TASK BRIEF:
Gather each line from the items below that contains the string "series". Case counts.

>>>>

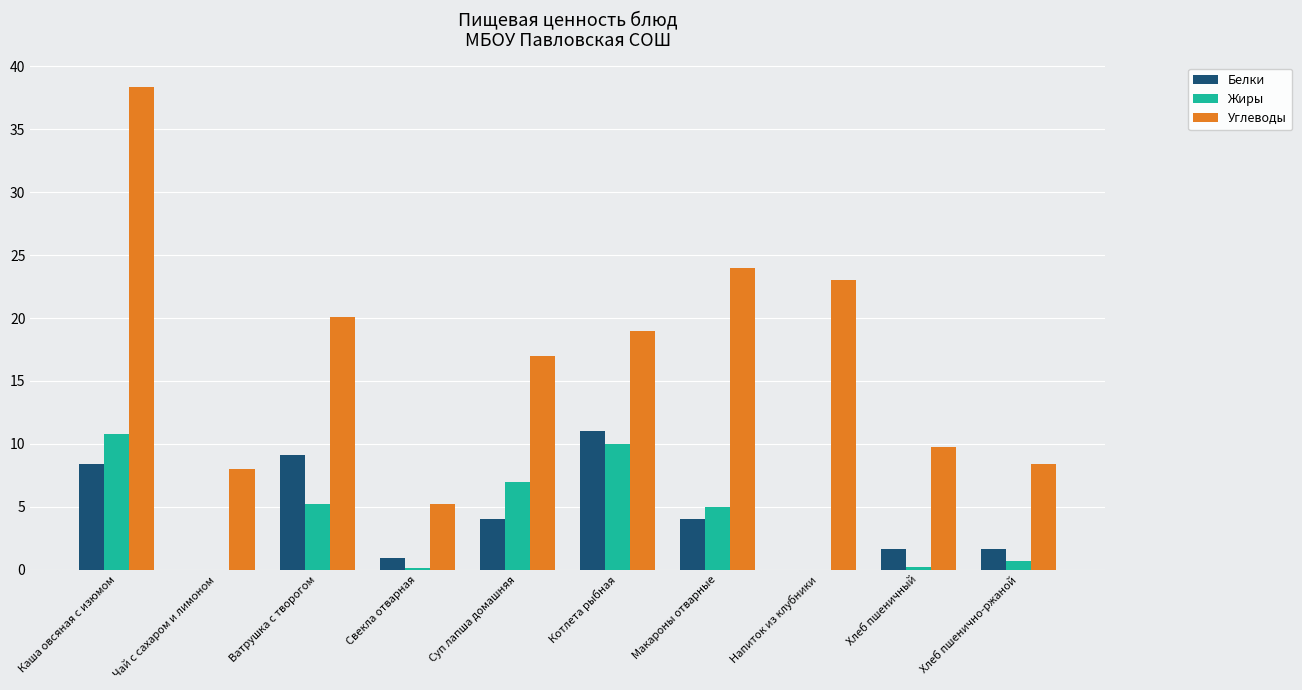

What is the sum of all Углеводы values?

172.9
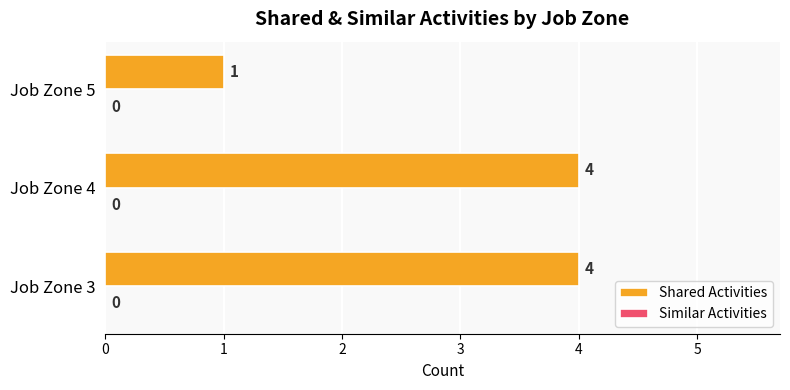

At which category does the chart reach its minimum across all series?

Job Zone 5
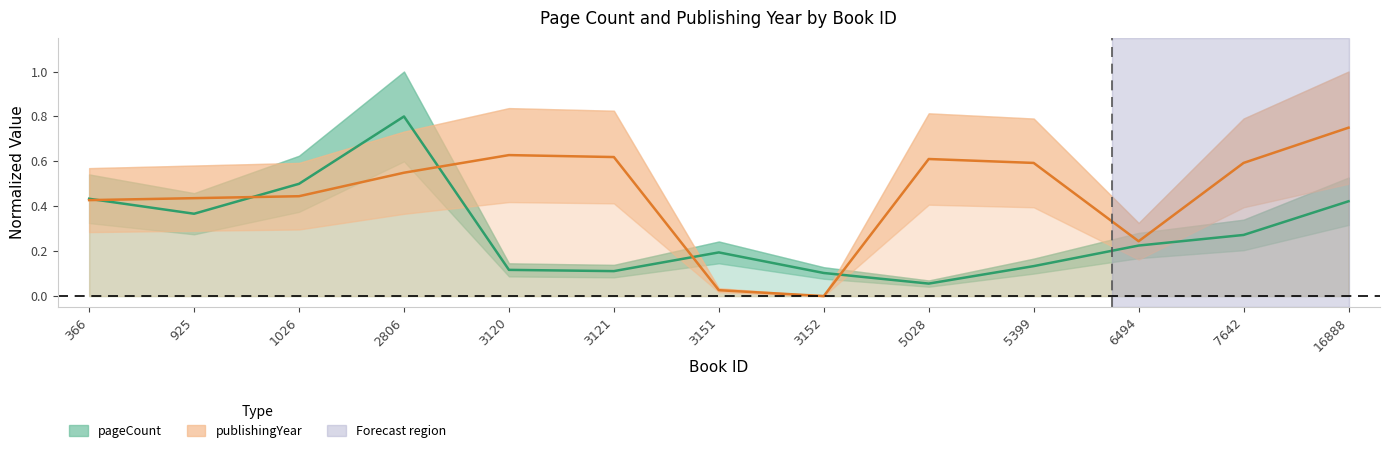

Rank the series at 6494 from highest to lowest value.

publishingYear, pageCount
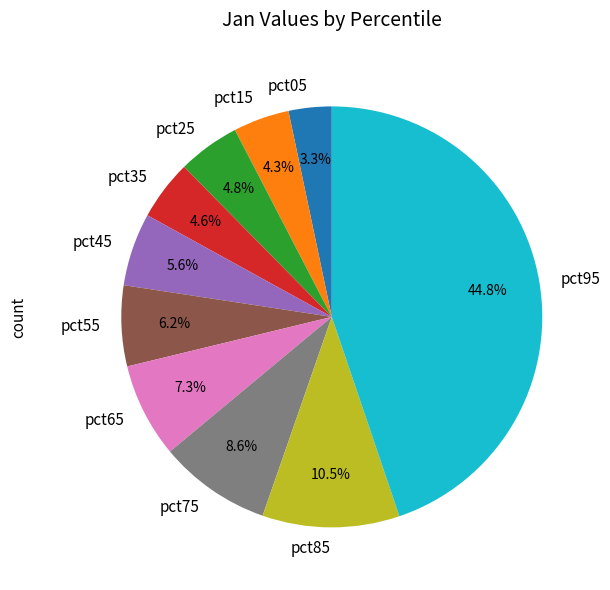

Is it true that pct75 is 1% of the pie?

False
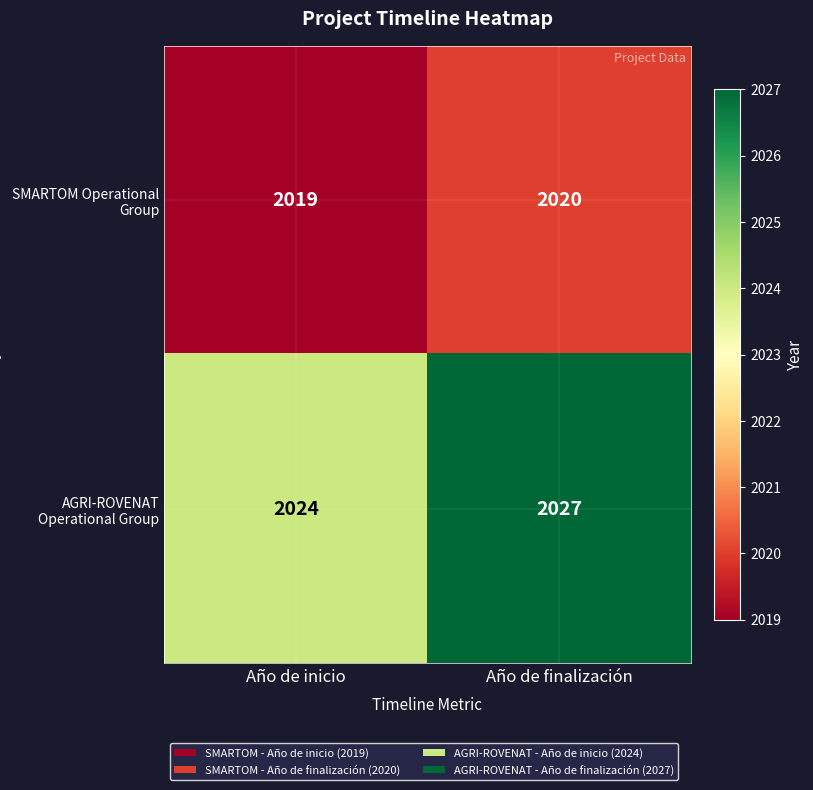

How many data points does each series have?

2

<<<<

TASK OUTPUT:
At which category does the chart reach its minimum across all series?
Rank the series at 6494 from highest to lowest value.
How many data points does each series have?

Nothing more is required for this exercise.